Sintió cómo el cuerpo de Sam también temblaba, intentando contenerse. Él la entendía como nadie la había entendido nunca, y ella lo necesitaba como nunca había necesitado a nadie. Y podía reconocer, aunque sólo fuera en silencio y para sí misma, que no era sólo sexo lo que había entre ellos, a pesar de que en aquellos momentos su cuerpo no se preocupara por nada más.
Sam pareció comprenderlo y le deslizó la mano hasta el pecho, tomando el pezón entre sus dedos y acariciándolo suave pero persistentemente, hasta que el deseo se mezcló con el dolor y la agonía.
– Confía en mí y dime lo que quieres, Regan, o lo que hay realmente entre nosotros -le pidió.
Ella tragó saliva con dificultad. Sabía que Sam tenía razón. ¿Acaso no acababa de admitírselo a sí misma?

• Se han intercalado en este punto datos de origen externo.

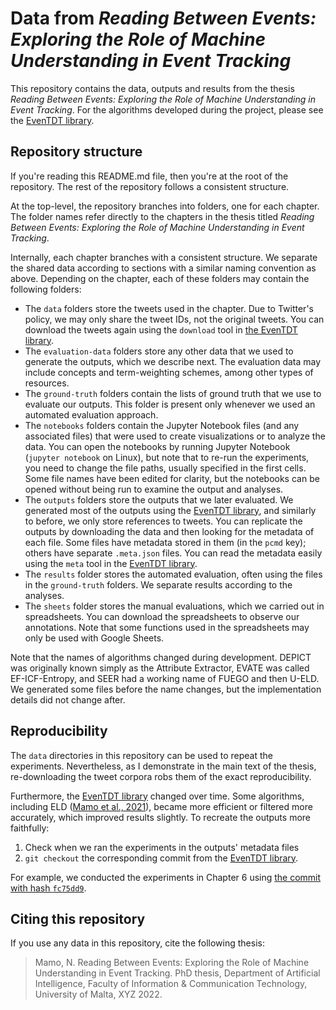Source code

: # Data from _Reading Between Events: Exploring the Role of Machine Understanding in Event Tracking_

This repository contains the data, outputs and results from the thesis _Reading Between Events: Exploring the Role of Machine Understanding in Event Tracking_.
For the algorithms developed during the project, please see the [EvenTDT library](https://github.com/NicholasMamo/EvenTDT).

## Repository structure

If you're reading this README.md file, then you're at the root of the repository.
The rest of the repository follows a consistent structure.

At the top-level, the repository branches into folders, one for each chapter.
The folder names refer directly to the chapters in the thesis titled _Reading Between Events: Exploring the Role of Machine Understanding in Event Tracking_.

Internally, each chapter branches with a consistent structure.
We separate the shared data according to sections with a similar naming convention as above.
Depending on the chapter, each of these folders may contain the following folders:

- The `data` folders store the tweets used in the chapter.
Due to Twitter's policy, we may only share the tweet IDs, not the original tweets.
You can download the tweets again using the `download` tool in [the EvenTDT library](https://github.com/NicholasMamo/EvenTDT).
- The `evaluation-data` folders store any other data that we used to generate the outputs, which we describe next.
The evaluation data may include concepts and term-weighting schemes, among other types of resources.
- The `ground-truth` folders contain the lists of ground truth that we use to evaluate our outputs.
This folder is present only whenever we used an automated evaluation approach.
- The `notebooks` folders contain the Jupyter Notebook files (and any associated files) that were used to create visualizations or to analyze the data.
You can open the notebooks by running Jupyter Notebook (`jupyter notebook` on Linux), but note that to re-run the experiments, you need to change the file paths, usually specified in the first cells.
Some file names have been edited for clarity, but the notebooks can be opened without being run to examine the output and analyses.
- The `outputs` folders store the outputs that we later evaluated.
We generated most of the outputs using the [EvenTDT library](https://github.com/NicholasMamo/EvenTDT), and similarly to before, we only store references to tweets.
You can replicate the outputs by downloading the data and then looking for the metadata of each file.
Some files have metadata stored in them (in the `pcmd` key); others have separate `.meta.json` files.
You can read the metadata easily using the `meta` tool in the [EvenTDT library](https://github.com/NicholasMamo/EvenTDT).
- The `results` folder stores the automated evaluation, often using the files in the `ground-truth` folders.
We separate results according to the analyses.
- The `sheets` folder stores the manual evaluations, which we carried out in spreadsheets.
You can download the spreadsheets to observe our annotations.
Note that some functions used in the spreadsheets may only be used with Google Sheets.

Note that the names of algorithms changed during development.
DEPICT was originally known simply as the Attribute Extractor, EVATE was called EF-ICF-Entropy, and SEER had a working name of FUEGO and then U-ELD.
We generated some files before the name changes, but the implementation details did not change after.

## Reproducibility

The `data` directories in this repository can be used to repeat the experiments.
Nevertheless, as I demonstrate in the main text of the thesis, re-downloading the tweet corpora robs them of the exact reproducibility.

Furthermore, the [EvenTDT library](https://github.com/NicholasMamo/EvenTDT) changed over time.
Some algorithms, including ELD ([Mamo et al., 2021](https://www.scitepress.org/Papers/2021/106396/)), became more efficient or filtered more accurately, which improved results slightly.
To recreate the outputs more faithfully:

1. Check when we ran the experiments in the outputs' metadata files
2. `git checkout` the corresponding commit from the [EvenTDT library](https://github.com/NicholasMamo/EvenTDT).

For example, we conducted the experiments in Chapter 6 using [the commit with hash `fc75dd9`](https://github.com/NicholasMamo/EvenTDT/commit/fc75dd968060701e88c85b32fdf437297ba5b405).

## Citing this repository

If you use any data in this repository, cite the following thesis:

> Mamo, N. Reading Between Events: Exploring the Role of Machine Understanding in Event Tracking. PhD thesis, Department of Artificial Intelligence, Faculty of Information & Communication Technology, University of Malta, XYZ 2022.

– Te necesito a ti. Más rápido -dijo con voz temblorosa, al tiempo que una lágrima le resbalaba por la mejilla. El deseo era demasiado fuerte.
– Por fin -murmuró él con un gemido, y se introdujo en ella por completo.
Su posición le permitía penetrarla de un modo completamente distinto. Regan no podía verle la cara, pero podía sentirlo al máximo. Sam se detuvo tras empujar hasta el fondo, y ella sintió la plena conexión de sus cuerpos. Y cuanto más esperaba él, mis se contraía ella y más intenso era el deseo.
Él hizo Jo que le pedía y empezó a moverse con rapidez en su interior, sin mostrar la menor piedad. Entre el resbaladizo movimiento de su pene y el rítmico roce de la pelvis contra el colchón, el climax no tardó en llegar. Regan gritó sin poder contenerse, barrida por una escalada de sensaciones que la llevó hasta la cúspide del gozo más absoluto. Y él continuó moviéndose implacablemente, hasta que ella quedó finalmente saciada de deleite y placer.
Regan había llegado al orgasmo, pero él no. Ni mucho menos. Tenía muy poco tiempo para someter a esa mujer, y aunque sabía que había dado un gran salto, no había acabado. Y no sólo se refería a su propia liberación, que de alguna manera había conseguido retener.
Se separó de ella lo justo para darle la vuelta y tenderla de espaldas.
Ella abrió los ojos y se encontró con su mirada.
– No has llegado, Sam.
Él sonrió.
– Te has dado cuenta.
– Me doy cuenta de todo lo que tenga que ver contigo -admitió ella.
Él reprimió un suspiro de agradecimiento.
– ¿Cómo te sientes?
– Increíblemente bien.
Sam se inclinó y la besó en los labios, como había deseado hacer mientras hacían el amor. Por primera vez, se negaba a pensar en ello como sólo sexo.
Ella lo sorprendió al agarrarlo por las caderas.
– Vamos, grandullón -le dijo con su sensual acento sureño-. Te toca.
– ¿Crees que puedes recibirme otra vez? -le preguntó él, riendo.
– Siempre -respondió ella, muy seria.
Estupendo, pensó él. Había llegado hasta ella. Ahora sólo tenía que conseguir que durase.
– ¿Quieres saber por qué no he llegado al orgasmo?
Ella asintió.
– Porque quería que lo vieras -dijo, y se colocó encima-. Y porque no quiero que lo olvides -añadió, uniendo otra vez los cuerpos.
Y por cómo lo miró con los ojos tan abiertos, también lo sintió. Satisfecho de haber conseguido su objetivo, empezó la cabalgada hacia el placer. Contempló cómo ella hacía lo mismo y comprobó con satisfacción que ella también lo observaba.